The Indo-Pakistani War of 1971, Volume 2 Book Review

By David L. Veres

Date of Review October 2023 Title The Indo-Pakistani War of 1971, Volume 2
Author Ravi Rikhye Publisher Helion
Published 2023 ISBN 9781914059346
Format 86 pages, softbound MSRP (USD) $29.95

Review

Ravi Rikhye resumes his succinct study of The Indo-Pakistani War of 1971 with Volume 2: “Showdown in the North-West” – 47th in Helion’s burgeoning “Asia@War” range.

Available in North America from Casemate, the 86-page chronicle charts western theater combat in provocative introductory notes, seven lavishly illustrated chapters, and four appendices.

Commentary covers battles for Kashmir, Chhamb, and Shakagarh – as well as controversies in the Sialkot sector. Units. Personnel. Plans. Actions. Equipment. Times. Dates. Outcomes. They’re all here.

Helion’s picture-packed volume sports dozens of rare photos. Seventeen color vehicle plates, three aircraft profiles, unit heraldry, and uniform art survey the conflict’s modeling possibilities. And maps, tables, sidebars, endnotes, and references further augment the account.

In December 1971, India’s lightning, 25-day campaign successfully conquered East Pakistan – now Bangladesh.
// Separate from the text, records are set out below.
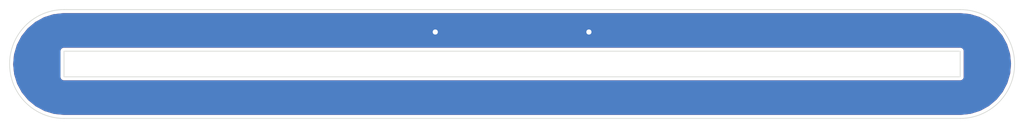
<source format=kicad_pcb>
(kicad_pcb (version 20171130) (host pcbnew "(5.1.10-1-10_14)")

  (general
    (thickness 1.6)
    (drawings 20)
    (tracks 2)
    (zones 0)
    (modules 1)
    (nets 2)
  )

  (page A4)
  (layers
    (0 F.Cu signal)
    (31 B.Cu signal)
    (32 B.Adhes user)
    (33 F.Adhes user)
    (34 B.Paste user)
    (35 F.Paste user)
    (36 B.SilkS user)
    (37 F.SilkS user)
    (38 B.Mask user)
    (39 F.Mask user)
    (40 Dwgs.User user)
    (41 Cmts.User user)
    (42 Eco1.User user)
    (43 Eco2.User user)
    (44 Edge.Cuts user)
    (45 Margin user)
    (46 B.CrtYd user hide)
    (47 F.CrtYd user hide)
    (48 B.Fab user hide)
    (49 F.Fab user hide)
  )

  (setup
    (last_trace_width 0.25)
    (trace_clearance 0.2)
    (zone_clearance 0.25)
    (zone_45_only no)
    (trace_min 0.2)
    (via_size 0.8)
    (via_drill 0.4)
    (via_min_size 0.4)
    (via_min_drill 0.3)
    (uvia_size 0.3)
    (uvia_drill 0.1)
    (uvias_allowed no)
    (uvia_min_size 0.2)
    (uvia_min_drill 0.1)
    (edge_width 0.05)
    (segment_width 0.2)
    (pcb_text_width 0.3)
    (pcb_text_size 1.5 1.5)
    (mod_edge_width 0.12)
    (mod_text_size 1 1)
    (mod_text_width 0.15)
    (pad_size 1.524 1.524)
    (pad_drill 0.762)
    (pad_to_mask_clearance 0)
    (aux_axis_origin 0 0)
    (visible_elements FFFFFFFF)
    (pcbplotparams
      (layerselection 0x010fc_ffffffff)
      (usegerberextensions false)
      (usegerberattributes true)
      (usegerberadvancedattributes true)
      (creategerberjobfile true)
      (excludeedgelayer true)
      (linewidth 0.100000)
      (plotframeref false)
      (viasonmask false)
      (mode 1)
      (useauxorigin false)
      (hpglpennumber 1)
      (hpglpenspeed 20)
      (hpglpendiameter 15.000000)
      (psnegative false)
      (psa4output false)
      (plotreference true)
      (plotvalue true)
      (plotinvisibletext false)
      (padsonsilk false)
      (subtractmaskfromsilk false)
      (outputformat 1)
      (mirror false)
      (drillshape 1)
      (scaleselection 1)
      (outputdirectory ""))
  )

  (net 0 "")
  (net 1 GND)

  (net_class Default "This is the default net class."
    (clearance 0.2)
    (trace_width 0.25)
    (via_dia 0.8)
    (via_drill 0.4)
    (uvia_dia 0.3)
    (uvia_drill 0.1)
    (add_net GND)
  )

  (module cycfi_library:single-pad-10x2 (layer F.Cu) (tedit 6116436B) (tstamp 61164EF9)
    (at 134 62.4)
    (path /60D997A7)
    (fp_text reference H3 (at 6.5 0.1) (layer F.SilkS) hide
      (effects (font (size 1 1) (thickness 0.15)))
    )
    (fp_text value single_pad_smd (at 0 -2.54) (layer F.Fab)
      (effects (font (size 1 1) (thickness 0.15)))
    )
    (pad 1 smd rect (at 0 0) (size 10 2) (layers F.Cu F.Paste F.Mask)
      (net 1 GND))
  )

  (gr_line (start 129 61.4) (end 129 63.4) (layer Dwgs.User) (width 0.05))
  (gr_line (start 129 63.4) (end 139 63.4) (layer Dwgs.User) (width 0.05))
  (gr_line (start 139 63.4) (end 139 61.4) (layer Dwgs.User) (width 0.05))
  (gr_line (start 139 61.4) (end 129 61.4) (layer Dwgs.User) (width 0.05))
  (gr_arc (start 169 65) (end 169 69.25) (angle -180) (layer Edge.Cuts) (width 0.05))
  (gr_line (start 169 64) (end 169 66) (layer Edge.Cuts) (width 0.05))
  (gr_line (start 99 66) (end 169 66) (layer Edge.Cuts) (width 0.05))
  (gr_line (start 99 64) (end 99 66) (layer Edge.Cuts) (width 0.05))
  (gr_line (start 99 64) (end 169 64) (layer Edge.Cuts) (width 0.05))
  (gr_line (start 169 69.25) (end 99 69.25) (layer Edge.Cuts) (width 0.05))
  (gr_line (start 99 60.75) (end 169 60.75) (layer Edge.Cuts) (width 0.05))
  (gr_arc (start 99 65) (end 99 60.75) (angle -180) (layer Edge.Cuts) (width 0.05))
  (gr_line (start 99 64) (end 99 66) (layer Dwgs.User) (width 0.05))
  (gr_line (start 169 64) (end 169 66) (layer Dwgs.User) (width 0.05))
  (gr_line (start 99 66) (end 169 66) (layer Dwgs.User) (width 0.05))
  (gr_line (start 99 64) (end 169 64) (layer Dwgs.User) (width 0.05))
  (gr_line (start 169 69.25) (end 99 69.25) (layer Dwgs.User) (width 0.05))
  (gr_line (start 99 60.75) (end 169 60.75) (layer Dwgs.User) (width 0.05))
  (gr_arc (start 99 65) (end 99 60.75) (angle -180) (layer Dwgs.User) (width 0.05))
  (gr_arc (start 169 65) (end 169 69.25) (angle -180) (layer Dwgs.User) (width 0.05))

  (via (at 128 62.5) (size 0.8) (drill 0.4) (layers F.Cu B.Cu) (net 1))
  (via (at 140 62.5) (size 0.8) (drill 0.4) (layers F.Cu B.Cu) (net 1))

  (zone (net 1) (net_name GND) (layer F.Cu) (tstamp 6116ACAC) (hatch edge 0.508)
    (connect_pads yes (clearance 0.25))
    (min_thickness 0.254)
    (fill yes (arc_segments 32) (thermal_gap 0.508) (thermal_bridge_width 0.508))
    (polygon
      (pts
        (xy 174 70) (xy 94 70) (xy 94 60) (xy 174 60)
      )
    )
    (filled_polygon
      (pts
        (xy 169.747036 61.227175) (xy 170.465621 61.444128) (xy 171.128383 61.796525) (xy 171.710075 62.270941) (xy 172.188536 62.8493)
        (xy 172.545552 63.509588) (xy 172.767517 64.22664) (xy 172.845978 64.973148) (xy 172.777947 65.720686) (xy 172.566016 66.440763)
        (xy 172.218256 67.105967) (xy 171.747914 67.690955) (xy 171.172902 68.173447) (xy 170.515132 68.535059) (xy 169.799643 68.762026)
        (xy 169.035461 68.847743) (xy 168.998628 68.848) (xy 99.019658 68.848) (xy 98.252964 68.772825) (xy 97.534376 68.555871)
        (xy 96.871617 68.203475) (xy 96.289925 67.729059) (xy 95.811461 67.150695) (xy 95.454448 66.490412) (xy 95.232483 65.77336)
        (xy 95.154022 65.026852) (xy 95.222053 64.279315) (xy 95.30426 64) (xy 98.596055 64) (xy 98.598 64.019747)
        (xy 98.598001 65.980243) (xy 98.596055 66) (xy 98.603817 66.078806) (xy 98.626803 66.154583) (xy 98.664132 66.22442)
        (xy 98.714368 66.285632) (xy 98.77558 66.335868) (xy 98.845417 66.373197) (xy 98.921194 66.396183) (xy 98.980253 66.402)
        (xy 99 66.403945) (xy 99.019747 66.402) (xy 168.980253 66.402) (xy 169 66.403945) (xy 169.019747 66.402)
        (xy 169.078806 66.396183) (xy 169.154583 66.373197) (xy 169.22442 66.335868) (xy 169.285632 66.285632) (xy 169.335868 66.22442)
        (xy 169.373197 66.154583) (xy 169.396183 66.078806) (xy 169.403945 66) (xy 169.402 65.980253) (xy 169.402 64.019747)
        (xy 169.403945 64) (xy 169.396183 63.921194) (xy 169.373197 63.845417) (xy 169.335868 63.77558) (xy 169.285632 63.714368)
        (xy 169.22442 63.664132) (xy 169.154583 63.626803) (xy 169.078806 63.603817) (xy 169.019747 63.598) (xy 169 63.596055)
        (xy 168.980253 63.598) (xy 99.019747 63.598) (xy 99 63.596055) (xy 98.980253 63.598) (xy 98.921194 63.603817)
        (xy 98.845417 63.626803) (xy 98.77558 63.664132) (xy 98.714368 63.714368) (xy 98.664132 63.77558) (xy 98.626803 63.845417)
        (xy 98.603817 63.921194) (xy 98.596055 64) (xy 95.30426 64) (xy 95.433984 63.559237) (xy 95.781744 62.894033)
        (xy 96.252086 62.309045) (xy 96.827096 61.826554) (xy 97.484868 61.464941) (xy 98.200357 61.237974) (xy 98.964538 61.152257)
        (xy 99.001371 61.152) (xy 168.980342 61.152)
      )
    )
  )
  (zone (net 1) (net_name GND) (layer B.Cu) (tstamp 6116ACA9) (hatch edge 0.508)
    (connect_pads yes (clearance 0.25))
    (min_thickness 0.254)
    (fill yes (arc_segments 32) (thermal_gap 0.508) (thermal_bridge_width 0.508))
    (polygon
      (pts
        (xy 174 70) (xy 94 70) (xy 94 60) (xy 174 60)
      )
    )
    (filled_polygon
      (pts
        (xy 169.747036 61.227175) (xy 170.465621 61.444128) (xy 171.128383 61.796525) (xy 171.710075 62.270941) (xy 172.188536 62.8493)
        (xy 172.545552 63.509588) (xy 172.767517 64.22664) (xy 172.845978 64.973148) (xy 172.777947 65.720686) (xy 172.566016 66.440763)
        (xy 172.218256 67.105967) (xy 171.747914 67.690955) (xy 171.172902 68.173447) (xy 170.515132 68.535059) (xy 169.799643 68.762026)
        (xy 169.035461 68.847743) (xy 168.998628 68.848) (xy 99.019658 68.848) (xy 98.252964 68.772825) (xy 97.534376 68.555871)
        (xy 96.871617 68.203475) (xy 96.289925 67.729059) (xy 95.811461 67.150695) (xy 95.454448 66.490412) (xy 95.232483 65.77336)
        (xy 95.154022 65.026852) (xy 95.222053 64.279315) (xy 95.30426 64) (xy 98.596055 64) (xy 98.598 64.019747)
        (xy 98.598001 65.980243) (xy 98.596055 66) (xy 98.603817 66.078806) (xy 98.626803 66.154583) (xy 98.664132 66.22442)
        (xy 98.714368 66.285632) (xy 98.77558 66.335868) (xy 98.845417 66.373197) (xy 98.921194 66.396183) (xy 98.980253 66.402)
        (xy 99 66.403945) (xy 99.019747 66.402) (xy 168.980253 66.402) (xy 169 66.403945) (xy 169.019747 66.402)
        (xy 169.078806 66.396183) (xy 169.154583 66.373197) (xy 169.22442 66.335868) (xy 169.285632 66.285632) (xy 169.335868 66.22442)
        (xy 169.373197 66.154583) (xy 169.396183 66.078806) (xy 169.403945 66) (xy 169.402 65.980253) (xy 169.402 64.019747)
        (xy 169.403945 64) (xy 169.396183 63.921194) (xy 169.373197 63.845417) (xy 169.335868 63.77558) (xy 169.285632 63.714368)
        (xy 169.22442 63.664132) (xy 169.154583 63.626803) (xy 169.078806 63.603817) (xy 169.019747 63.598) (xy 169 63.596055)
        (xy 168.980253 63.598) (xy 99.019747 63.598) (xy 99 63.596055) (xy 98.980253 63.598) (xy 98.921194 63.603817)
        (xy 98.845417 63.626803) (xy 98.77558 63.664132) (xy 98.714368 63.714368) (xy 98.664132 63.77558) (xy 98.626803 63.845417)
        (xy 98.603817 63.921194) (xy 98.596055 64) (xy 95.30426 64) (xy 95.433984 63.559237) (xy 95.781744 62.894033)
        (xy 96.252086 62.309045) (xy 96.827096 61.826554) (xy 97.484868 61.464941) (xy 98.200357 61.237974) (xy 98.964538 61.152257)
        (xy 99.001371 61.152) (xy 168.980342 61.152)
      )
    )
  )
)

</source>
But Pakistan’s anemic, retaliatory Dec 3 air attacks in the west gave India casus belli to broaden fighting there. Pakistan, Rikhye concludes, “prevaricated and lost the initiative”.

India did, too – depriving it of permanently solving the Kashmir dispute, neutering the Pakistani military threat, potentially, for decades, and curbing superpower interference.

Instead, Rikhye argues that India’s “deeply ingrained pacifism” handicapped both leadership performance and strategic perspective during the war – stunting military initiative and, effectively, ensuring continued conflict between the subcontinent adversaries.

Judge for yourself. Get this intriguing book. Just remember that, like Volume 1, minor gremlins haunt this effort.

Is it, for instance, “Lagwal” or “Lagowal”? A map says one thing; text says another. Or is it “Rimchin”, “Rimchen”, or “Rinchin”? Rikhye employs all three spellings in the space of as many pages. Or have I missed something?

Recommended!

With thanks to Casemate for the review copy!